→ **PROVIDED ENTRIES**:
========================

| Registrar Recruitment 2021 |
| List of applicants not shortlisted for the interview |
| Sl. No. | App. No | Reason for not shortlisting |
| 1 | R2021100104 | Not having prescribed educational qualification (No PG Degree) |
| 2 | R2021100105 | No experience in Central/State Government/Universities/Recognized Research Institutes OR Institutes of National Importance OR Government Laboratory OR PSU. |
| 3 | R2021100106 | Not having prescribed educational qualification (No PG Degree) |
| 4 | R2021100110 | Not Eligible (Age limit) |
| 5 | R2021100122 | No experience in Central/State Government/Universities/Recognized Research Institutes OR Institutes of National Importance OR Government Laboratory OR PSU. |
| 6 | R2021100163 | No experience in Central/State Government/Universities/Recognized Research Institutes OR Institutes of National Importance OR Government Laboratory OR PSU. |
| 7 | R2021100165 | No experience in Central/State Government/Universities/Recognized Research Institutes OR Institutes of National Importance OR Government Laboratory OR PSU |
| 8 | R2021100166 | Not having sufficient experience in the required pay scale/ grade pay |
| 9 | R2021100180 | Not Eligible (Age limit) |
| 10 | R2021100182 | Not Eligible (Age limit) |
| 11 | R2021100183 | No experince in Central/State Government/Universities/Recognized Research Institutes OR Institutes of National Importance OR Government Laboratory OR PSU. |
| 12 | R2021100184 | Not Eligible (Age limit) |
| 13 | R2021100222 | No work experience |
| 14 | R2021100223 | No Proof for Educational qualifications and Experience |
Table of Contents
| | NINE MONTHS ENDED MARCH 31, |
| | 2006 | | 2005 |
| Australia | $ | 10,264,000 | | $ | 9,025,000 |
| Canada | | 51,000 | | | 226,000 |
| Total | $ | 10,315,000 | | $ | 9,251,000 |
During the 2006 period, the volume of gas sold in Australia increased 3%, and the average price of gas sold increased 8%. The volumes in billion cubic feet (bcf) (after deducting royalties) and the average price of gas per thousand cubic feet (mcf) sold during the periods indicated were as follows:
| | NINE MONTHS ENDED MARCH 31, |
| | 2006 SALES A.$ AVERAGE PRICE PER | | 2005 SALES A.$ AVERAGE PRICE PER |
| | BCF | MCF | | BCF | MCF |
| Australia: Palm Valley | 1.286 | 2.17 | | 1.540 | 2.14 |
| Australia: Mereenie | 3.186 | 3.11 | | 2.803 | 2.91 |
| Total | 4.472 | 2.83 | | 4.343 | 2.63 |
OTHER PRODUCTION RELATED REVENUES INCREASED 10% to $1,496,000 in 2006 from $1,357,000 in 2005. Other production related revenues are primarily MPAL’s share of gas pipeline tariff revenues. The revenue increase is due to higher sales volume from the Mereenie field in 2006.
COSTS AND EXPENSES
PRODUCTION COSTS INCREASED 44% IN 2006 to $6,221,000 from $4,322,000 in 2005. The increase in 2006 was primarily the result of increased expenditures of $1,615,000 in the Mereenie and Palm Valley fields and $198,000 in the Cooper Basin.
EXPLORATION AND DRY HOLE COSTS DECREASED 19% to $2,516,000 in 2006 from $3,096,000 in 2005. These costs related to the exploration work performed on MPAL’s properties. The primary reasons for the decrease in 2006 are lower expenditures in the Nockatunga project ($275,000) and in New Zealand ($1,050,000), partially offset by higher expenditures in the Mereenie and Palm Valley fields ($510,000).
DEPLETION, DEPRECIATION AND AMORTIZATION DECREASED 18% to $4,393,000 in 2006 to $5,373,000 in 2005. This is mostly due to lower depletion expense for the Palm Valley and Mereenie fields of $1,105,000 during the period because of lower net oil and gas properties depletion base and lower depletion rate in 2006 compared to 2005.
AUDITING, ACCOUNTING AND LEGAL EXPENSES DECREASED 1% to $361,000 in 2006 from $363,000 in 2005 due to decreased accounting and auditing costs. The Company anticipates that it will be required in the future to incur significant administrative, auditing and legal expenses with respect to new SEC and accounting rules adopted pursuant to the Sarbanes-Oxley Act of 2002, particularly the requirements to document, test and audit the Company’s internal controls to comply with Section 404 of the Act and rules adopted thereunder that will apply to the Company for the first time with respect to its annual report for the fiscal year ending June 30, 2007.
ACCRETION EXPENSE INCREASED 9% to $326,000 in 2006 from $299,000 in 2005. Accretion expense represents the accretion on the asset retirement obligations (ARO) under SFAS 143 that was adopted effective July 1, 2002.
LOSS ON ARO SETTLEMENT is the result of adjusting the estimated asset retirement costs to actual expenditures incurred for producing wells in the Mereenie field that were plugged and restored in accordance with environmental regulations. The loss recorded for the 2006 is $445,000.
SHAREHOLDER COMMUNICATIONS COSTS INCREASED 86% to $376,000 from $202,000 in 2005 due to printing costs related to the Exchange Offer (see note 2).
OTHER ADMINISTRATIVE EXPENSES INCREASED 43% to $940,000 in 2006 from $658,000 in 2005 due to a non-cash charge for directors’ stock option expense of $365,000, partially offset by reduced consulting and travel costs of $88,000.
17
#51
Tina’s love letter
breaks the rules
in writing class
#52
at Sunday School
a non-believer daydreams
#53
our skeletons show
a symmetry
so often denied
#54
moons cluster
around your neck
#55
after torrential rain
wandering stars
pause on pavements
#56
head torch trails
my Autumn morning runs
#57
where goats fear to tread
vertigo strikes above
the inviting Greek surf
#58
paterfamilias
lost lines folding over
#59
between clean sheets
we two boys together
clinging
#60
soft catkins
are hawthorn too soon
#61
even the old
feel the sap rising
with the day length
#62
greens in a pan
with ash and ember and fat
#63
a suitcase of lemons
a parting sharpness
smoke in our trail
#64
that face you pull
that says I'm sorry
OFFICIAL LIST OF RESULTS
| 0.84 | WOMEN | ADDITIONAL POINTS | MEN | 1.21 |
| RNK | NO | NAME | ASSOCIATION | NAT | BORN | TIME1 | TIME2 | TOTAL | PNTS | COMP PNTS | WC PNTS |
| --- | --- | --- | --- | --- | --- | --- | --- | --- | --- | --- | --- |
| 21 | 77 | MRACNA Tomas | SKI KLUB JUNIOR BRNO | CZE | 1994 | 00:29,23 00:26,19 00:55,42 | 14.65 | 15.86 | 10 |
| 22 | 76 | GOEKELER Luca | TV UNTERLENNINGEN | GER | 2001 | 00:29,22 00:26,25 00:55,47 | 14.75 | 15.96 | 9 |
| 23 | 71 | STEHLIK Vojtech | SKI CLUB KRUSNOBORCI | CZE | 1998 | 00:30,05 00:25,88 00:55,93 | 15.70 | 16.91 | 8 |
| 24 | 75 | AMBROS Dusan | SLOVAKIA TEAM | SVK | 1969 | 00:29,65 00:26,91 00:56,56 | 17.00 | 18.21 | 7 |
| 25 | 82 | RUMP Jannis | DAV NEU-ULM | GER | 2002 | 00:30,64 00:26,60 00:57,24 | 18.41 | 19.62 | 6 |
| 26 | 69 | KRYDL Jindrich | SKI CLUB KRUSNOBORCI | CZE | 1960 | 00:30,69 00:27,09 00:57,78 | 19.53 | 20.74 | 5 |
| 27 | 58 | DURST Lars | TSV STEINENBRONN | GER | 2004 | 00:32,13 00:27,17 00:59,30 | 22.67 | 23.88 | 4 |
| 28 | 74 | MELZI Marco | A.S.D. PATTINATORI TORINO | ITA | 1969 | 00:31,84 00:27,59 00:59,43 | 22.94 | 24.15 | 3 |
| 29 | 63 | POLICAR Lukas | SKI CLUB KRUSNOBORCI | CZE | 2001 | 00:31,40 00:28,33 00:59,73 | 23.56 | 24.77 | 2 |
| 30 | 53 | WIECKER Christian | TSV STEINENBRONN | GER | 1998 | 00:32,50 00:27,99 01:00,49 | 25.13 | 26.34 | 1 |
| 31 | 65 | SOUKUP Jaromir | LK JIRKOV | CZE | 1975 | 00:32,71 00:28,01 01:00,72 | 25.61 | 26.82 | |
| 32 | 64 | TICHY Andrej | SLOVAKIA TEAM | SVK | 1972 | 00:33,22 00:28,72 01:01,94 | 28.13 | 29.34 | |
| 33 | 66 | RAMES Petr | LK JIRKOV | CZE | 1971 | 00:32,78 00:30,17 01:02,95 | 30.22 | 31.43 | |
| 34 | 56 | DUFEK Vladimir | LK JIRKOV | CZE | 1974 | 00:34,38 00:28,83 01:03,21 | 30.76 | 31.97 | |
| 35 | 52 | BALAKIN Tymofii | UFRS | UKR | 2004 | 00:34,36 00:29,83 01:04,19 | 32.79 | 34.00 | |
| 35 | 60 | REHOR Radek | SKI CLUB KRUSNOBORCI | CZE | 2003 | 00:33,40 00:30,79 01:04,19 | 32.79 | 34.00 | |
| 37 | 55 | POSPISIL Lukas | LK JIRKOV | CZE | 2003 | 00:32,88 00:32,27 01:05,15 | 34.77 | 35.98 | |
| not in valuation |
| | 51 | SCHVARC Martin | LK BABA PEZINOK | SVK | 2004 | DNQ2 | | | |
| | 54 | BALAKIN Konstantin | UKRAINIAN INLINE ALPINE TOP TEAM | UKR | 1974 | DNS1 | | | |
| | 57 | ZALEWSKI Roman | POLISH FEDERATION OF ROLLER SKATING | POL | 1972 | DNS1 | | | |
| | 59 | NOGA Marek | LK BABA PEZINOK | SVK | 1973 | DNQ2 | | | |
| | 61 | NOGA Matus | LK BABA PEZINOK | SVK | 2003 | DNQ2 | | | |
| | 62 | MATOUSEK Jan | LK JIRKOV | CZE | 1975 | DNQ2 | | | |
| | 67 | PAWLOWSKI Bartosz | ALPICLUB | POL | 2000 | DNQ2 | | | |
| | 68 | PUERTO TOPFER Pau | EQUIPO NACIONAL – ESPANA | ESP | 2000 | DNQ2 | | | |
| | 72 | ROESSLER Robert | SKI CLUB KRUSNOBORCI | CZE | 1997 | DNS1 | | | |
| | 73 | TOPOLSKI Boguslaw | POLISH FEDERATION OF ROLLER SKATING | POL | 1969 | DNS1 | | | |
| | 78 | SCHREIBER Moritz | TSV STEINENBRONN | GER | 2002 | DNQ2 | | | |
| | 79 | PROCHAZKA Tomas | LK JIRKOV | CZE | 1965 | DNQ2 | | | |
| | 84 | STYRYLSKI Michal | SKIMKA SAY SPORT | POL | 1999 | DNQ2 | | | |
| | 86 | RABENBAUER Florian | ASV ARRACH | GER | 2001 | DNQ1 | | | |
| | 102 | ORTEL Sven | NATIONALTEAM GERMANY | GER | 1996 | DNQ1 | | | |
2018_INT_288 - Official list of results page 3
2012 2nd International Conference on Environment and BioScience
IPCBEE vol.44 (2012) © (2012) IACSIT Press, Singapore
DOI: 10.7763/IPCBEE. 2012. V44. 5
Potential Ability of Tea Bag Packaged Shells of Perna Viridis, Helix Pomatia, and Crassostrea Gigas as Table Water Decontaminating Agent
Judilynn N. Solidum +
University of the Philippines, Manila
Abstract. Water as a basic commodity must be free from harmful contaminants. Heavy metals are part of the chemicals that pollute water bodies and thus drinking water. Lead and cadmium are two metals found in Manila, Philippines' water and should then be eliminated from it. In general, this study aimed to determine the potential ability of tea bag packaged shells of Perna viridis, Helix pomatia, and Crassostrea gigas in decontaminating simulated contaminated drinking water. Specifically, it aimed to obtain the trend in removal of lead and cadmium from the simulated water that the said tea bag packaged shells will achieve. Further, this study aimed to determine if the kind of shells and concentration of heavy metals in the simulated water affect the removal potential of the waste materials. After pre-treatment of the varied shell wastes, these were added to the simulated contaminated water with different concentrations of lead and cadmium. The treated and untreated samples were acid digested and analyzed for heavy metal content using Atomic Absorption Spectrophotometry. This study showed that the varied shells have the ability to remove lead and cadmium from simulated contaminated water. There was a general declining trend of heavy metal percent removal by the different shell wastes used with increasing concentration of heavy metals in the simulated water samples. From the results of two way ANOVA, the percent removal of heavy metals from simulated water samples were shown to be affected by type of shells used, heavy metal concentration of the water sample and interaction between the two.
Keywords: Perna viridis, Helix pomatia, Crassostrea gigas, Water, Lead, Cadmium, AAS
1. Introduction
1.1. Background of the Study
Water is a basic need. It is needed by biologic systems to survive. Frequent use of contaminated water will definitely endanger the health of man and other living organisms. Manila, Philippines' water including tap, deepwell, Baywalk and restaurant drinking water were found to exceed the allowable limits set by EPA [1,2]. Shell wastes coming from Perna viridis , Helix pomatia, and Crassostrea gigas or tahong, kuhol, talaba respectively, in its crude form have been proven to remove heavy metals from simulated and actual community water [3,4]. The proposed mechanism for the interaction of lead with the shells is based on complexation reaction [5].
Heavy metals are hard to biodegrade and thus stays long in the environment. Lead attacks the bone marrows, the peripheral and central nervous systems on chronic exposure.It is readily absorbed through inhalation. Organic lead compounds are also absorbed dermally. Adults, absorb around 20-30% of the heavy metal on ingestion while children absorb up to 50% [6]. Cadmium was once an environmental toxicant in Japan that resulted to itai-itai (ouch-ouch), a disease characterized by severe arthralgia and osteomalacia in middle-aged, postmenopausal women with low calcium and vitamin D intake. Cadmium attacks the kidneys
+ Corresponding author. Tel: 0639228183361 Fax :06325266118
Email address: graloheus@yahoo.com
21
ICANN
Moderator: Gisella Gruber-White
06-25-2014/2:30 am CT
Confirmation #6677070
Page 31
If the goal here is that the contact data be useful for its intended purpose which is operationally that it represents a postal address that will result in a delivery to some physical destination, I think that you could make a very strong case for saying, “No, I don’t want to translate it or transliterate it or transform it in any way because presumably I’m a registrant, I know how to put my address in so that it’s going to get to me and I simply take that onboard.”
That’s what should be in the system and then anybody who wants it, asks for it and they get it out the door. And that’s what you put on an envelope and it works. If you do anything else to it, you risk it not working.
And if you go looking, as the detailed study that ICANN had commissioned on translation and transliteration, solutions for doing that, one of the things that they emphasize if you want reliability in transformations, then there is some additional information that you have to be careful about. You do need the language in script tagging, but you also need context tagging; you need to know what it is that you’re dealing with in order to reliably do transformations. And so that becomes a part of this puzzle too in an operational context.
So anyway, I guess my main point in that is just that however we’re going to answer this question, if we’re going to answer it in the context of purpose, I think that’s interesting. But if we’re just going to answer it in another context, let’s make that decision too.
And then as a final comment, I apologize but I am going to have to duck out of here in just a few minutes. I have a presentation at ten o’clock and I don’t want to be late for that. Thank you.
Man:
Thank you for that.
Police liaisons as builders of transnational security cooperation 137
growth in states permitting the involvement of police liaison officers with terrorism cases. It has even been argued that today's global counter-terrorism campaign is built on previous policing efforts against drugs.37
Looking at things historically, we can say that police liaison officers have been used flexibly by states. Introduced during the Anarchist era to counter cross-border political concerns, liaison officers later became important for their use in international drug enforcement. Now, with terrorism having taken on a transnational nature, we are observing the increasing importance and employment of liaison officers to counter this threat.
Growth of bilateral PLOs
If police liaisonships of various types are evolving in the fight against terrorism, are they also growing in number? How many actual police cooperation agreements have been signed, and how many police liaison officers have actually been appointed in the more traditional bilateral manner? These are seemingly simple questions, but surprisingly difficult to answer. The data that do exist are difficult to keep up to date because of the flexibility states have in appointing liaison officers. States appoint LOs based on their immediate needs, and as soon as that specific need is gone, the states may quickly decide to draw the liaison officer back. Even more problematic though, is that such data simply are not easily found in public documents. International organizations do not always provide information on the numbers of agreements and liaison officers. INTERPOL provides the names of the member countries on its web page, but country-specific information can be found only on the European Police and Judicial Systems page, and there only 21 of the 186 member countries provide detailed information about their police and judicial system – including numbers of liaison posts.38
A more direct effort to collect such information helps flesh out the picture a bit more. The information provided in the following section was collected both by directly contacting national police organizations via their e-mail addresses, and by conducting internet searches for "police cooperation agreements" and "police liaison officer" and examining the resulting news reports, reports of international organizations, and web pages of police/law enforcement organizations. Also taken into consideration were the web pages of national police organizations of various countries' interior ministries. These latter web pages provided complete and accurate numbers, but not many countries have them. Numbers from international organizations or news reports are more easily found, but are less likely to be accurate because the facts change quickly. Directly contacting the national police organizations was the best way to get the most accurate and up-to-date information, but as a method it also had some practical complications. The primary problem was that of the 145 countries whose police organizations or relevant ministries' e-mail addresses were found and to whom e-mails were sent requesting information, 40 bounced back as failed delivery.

========================

→ **THE PROBLEM**: In the listing above, locate the line containing "5 | R2021100122" and the line containing "6 | R2021100163", then transcribe both and every line between them verbatim.

→ **SOLUTION BELOW**:
| 5 | R2021100122 | No experience in Central/State Government/Universities/Recognized Research Institutes OR Institutes of National Importance OR Government Laboratory OR PSU. |
| 6 | R2021100163 | No experience in Central/State Government/Universities/Recognized Research Institutes OR Institutes of National Importance OR Government Laboratory OR PSU. |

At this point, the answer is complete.